Working with the Washington School for Girls this past June allowed the Phillips Education Department to expand on the ideas presented in our recent Lou Stovall exhibition. The exhibition centered on themes of community, collaboration, accessibility within the arts, experimentation, and calls for social change. When we merge these concepts with a real-life application we can uncover what these concepts mean in our reality. With Art + Music: More Than a Feeling, we focused on Stovall’s love of community: he stayed connected to his community through creating music festival posters that would hang in the streets of D.C. Musicians, artists, and activists for Black liberation often worked with each other to host these festivals and donate a portion of the proceeds back into the community—emphasizing the cyclical nature that goes into sustaining a community.  

Looking at these music festival posters featured in Stovall’s exhibition, color, shape, rhythm, and repetition are emphasized. We encouraged the students to listen to their favorite songs and explore how these musicians use rhythm, repetition, tone, and mood. They also looked closely at their song lyrics and underlined any repeating words or phrases that stood out to them. With these elements in mind, the students began to sketch their ideas for their print. Many of them were clever enough to translate the sonic aspects of their songs into different shapes to create a visual language.  

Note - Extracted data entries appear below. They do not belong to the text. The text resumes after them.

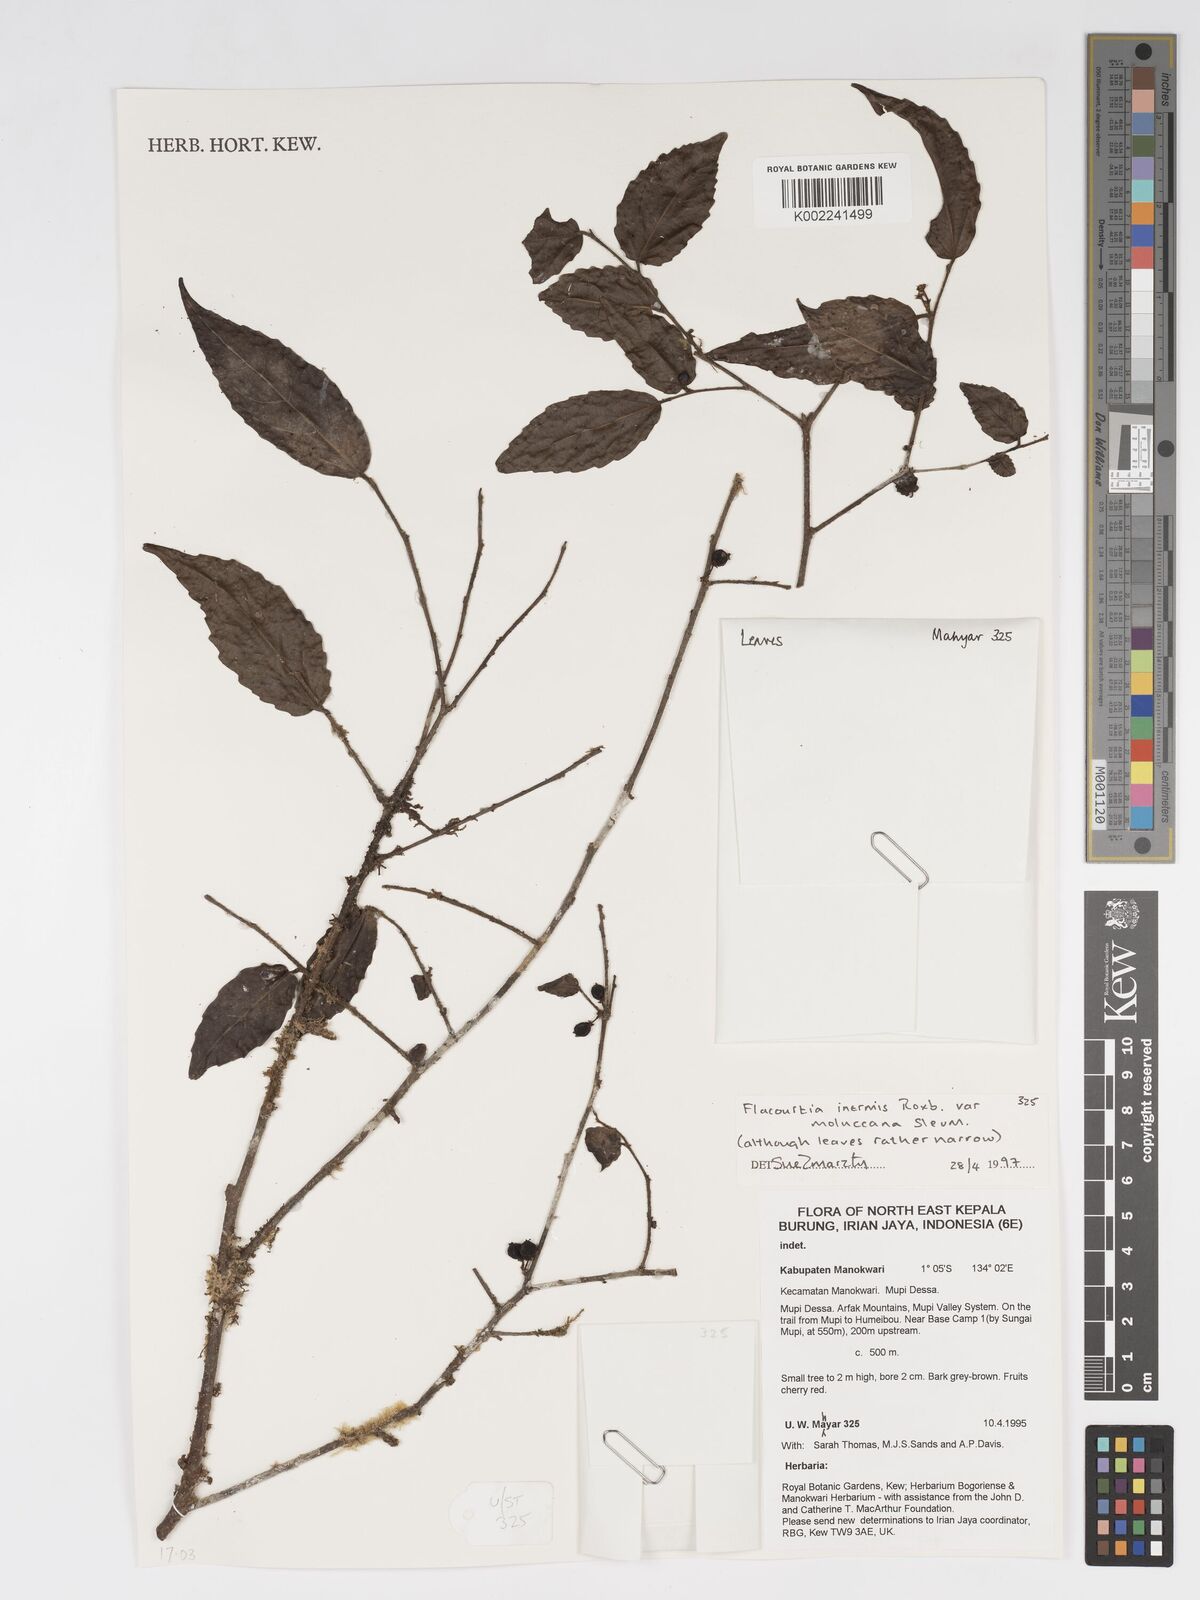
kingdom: Plantae
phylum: Tracheophyta
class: Magnoliopsida
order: Malpighiales
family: Salicaceae
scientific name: Salicaceae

The students transferred their sketches onto cardstock and cut out their forms.

The cutout shapes allowed them to explore many possibilities with the composition. Many took advantage of layering their cutouts, creating more dynamism within their print. Next, they brushed their cutouts with a thin layer of glue and let them dry completely before arranging them one last time on their inking plates.  

Experimentation had a chance to shine when it came to choosing the colors they wanted to incorporate.

Watching the students cover their inking plates and shapes with all these crazy colors would be a nightmare for some. Still, I found it fascinating to see how confident they were in their decision-making and their ability to capture their song’s mood visually through color. With the help of teaching artist Gail-Shaw Clemons, students sent their inking plates through the printing press and were able to carefully remove their prints and reveal their final results. Each student had the opportunity to write their own wall text that accompanied their finished print in the exhibition, which gave them a chance to reflect and articulate the reasoning for how they depicted their song.  

Showing the students the possibilities with printmaking made way for understanding that artmaking does not have to be reserved for traditional mediums like painting. If you have a message, find whatever means to communicate it best. Also, experimentation shouldn’t be scary or something we should try and avoid. You never know the possibilities that will come from thinking outside the box and trying something new. Lastly, we created an atmosphere invested in the students’ self-expression and honored them as individuals to make their own decisions. As educators, we came together with our various skill sets and bonded over this common goal—we created a community that desired to uphold the students’ visions.  

Critical engagement with artists and their work elevates their contributions and allows us to explore contemporary issues and new perspectives. Keeping this objective at the forefront of our school partnerships has made us cultivate youth activities that nurture their foundation with love, respect, and compassion, while providing them with the tools necessary to build on the work of influential artists in personally relevant ways.